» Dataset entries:
____________________

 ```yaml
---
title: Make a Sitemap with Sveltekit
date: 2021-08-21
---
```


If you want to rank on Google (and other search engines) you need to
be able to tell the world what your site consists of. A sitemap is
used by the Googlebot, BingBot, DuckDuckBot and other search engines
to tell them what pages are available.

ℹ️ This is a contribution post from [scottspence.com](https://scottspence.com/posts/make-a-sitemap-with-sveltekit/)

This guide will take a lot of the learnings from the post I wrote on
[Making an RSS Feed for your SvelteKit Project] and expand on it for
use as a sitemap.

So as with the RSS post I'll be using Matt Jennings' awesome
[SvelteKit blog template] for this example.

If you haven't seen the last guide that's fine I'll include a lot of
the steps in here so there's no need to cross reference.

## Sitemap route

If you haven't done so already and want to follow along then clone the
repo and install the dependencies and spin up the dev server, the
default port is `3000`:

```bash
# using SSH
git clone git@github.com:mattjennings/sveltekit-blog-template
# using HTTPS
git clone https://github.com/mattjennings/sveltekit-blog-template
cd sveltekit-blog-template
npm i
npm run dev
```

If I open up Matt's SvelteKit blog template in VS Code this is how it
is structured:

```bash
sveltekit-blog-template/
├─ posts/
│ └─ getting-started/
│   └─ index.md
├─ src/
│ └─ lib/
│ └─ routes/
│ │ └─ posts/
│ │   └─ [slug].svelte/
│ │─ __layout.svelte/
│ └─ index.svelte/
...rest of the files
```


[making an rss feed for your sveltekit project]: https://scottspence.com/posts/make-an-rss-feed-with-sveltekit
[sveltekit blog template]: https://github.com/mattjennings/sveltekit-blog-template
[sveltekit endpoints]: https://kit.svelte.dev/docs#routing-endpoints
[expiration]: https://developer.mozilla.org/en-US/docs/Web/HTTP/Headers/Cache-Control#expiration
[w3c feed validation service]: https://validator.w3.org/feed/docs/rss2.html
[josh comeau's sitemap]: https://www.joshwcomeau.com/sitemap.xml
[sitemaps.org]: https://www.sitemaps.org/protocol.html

____________________

» PROBLEM DETAILS:
This exercise asks for every line of the records to be repeated exactly.

» PROBLEM SOLUTION:
 ```yaml
---
title: Make a Sitemap with Sveltekit
date: 2021-08-21
---
```


If you want to rank on Google (and other search engines) you need to
be able to tell the world what your site consists of. A sitemap is
used by the Googlebot, BingBot, DuckDuckBot and other search engines
to tell them what pages are available.

ℹ️ This is a contribution post from [scottspence.com](https://scottspence.com/posts/make-a-sitemap-with-sveltekit/)

This guide will take a lot of the learnings from the post I wrote on
[Making an RSS Feed for your SvelteKit Project] and expand on it for
use as a sitemap.

So as with the RSS post I'll be using Matt Jennings' awesome
[SvelteKit blog template] for this example.

If you haven't seen the last guide that's fine I'll include a lot of
the steps in here so there's no need to cross reference.

## Sitemap route

If you haven't done so already and want to follow along then clone the
repo and install the dependencies and spin up the dev server, the
default port is `3000`:

```bash
# using SSH
git clone git@github.com:mattjennings/sveltekit-blog-template
# using HTTPS
git clone https://github.com/mattjennings/sveltekit-blog-template
cd sveltekit-blog-template
npm i
npm run dev
```

If I open up Matt's SvelteKit blog template in VS Code this is how it
is structured:

```bash
sveltekit-blog-template/
├─ posts/
│ └─ getting-started/
│   └─ index.md
├─ src/
│ └─ lib/
│ └─ routes/
│ │ └─ posts/
│ │   └─ [slug].svelte/
│ │─ __layout.svelte/
│ └─ index.svelte/
...rest of the files
```


[making an rss feed for your sveltekit project]: https://scottspence.com/posts/make-an-rss-feed-with-sveltekit
[sveltekit blog template]: https://github.com/mattjennings/sveltekit-blog-template
[sveltekit endpoints]: https://kit.svelte.dev/docs#routing-endpoints
[expiration]: https://developer.mozilla.org/en-US/docs/Web/HTTP/Headers/Cache-Control#expiration
[w3c feed validation service]: https://validator.w3.org/feed/docs/rss2.html
[josh comeau's sitemap]: https://www.joshwcomeau.com/sitemap.xml
[sitemaps.org]: https://www.sitemaps.org/protocol.html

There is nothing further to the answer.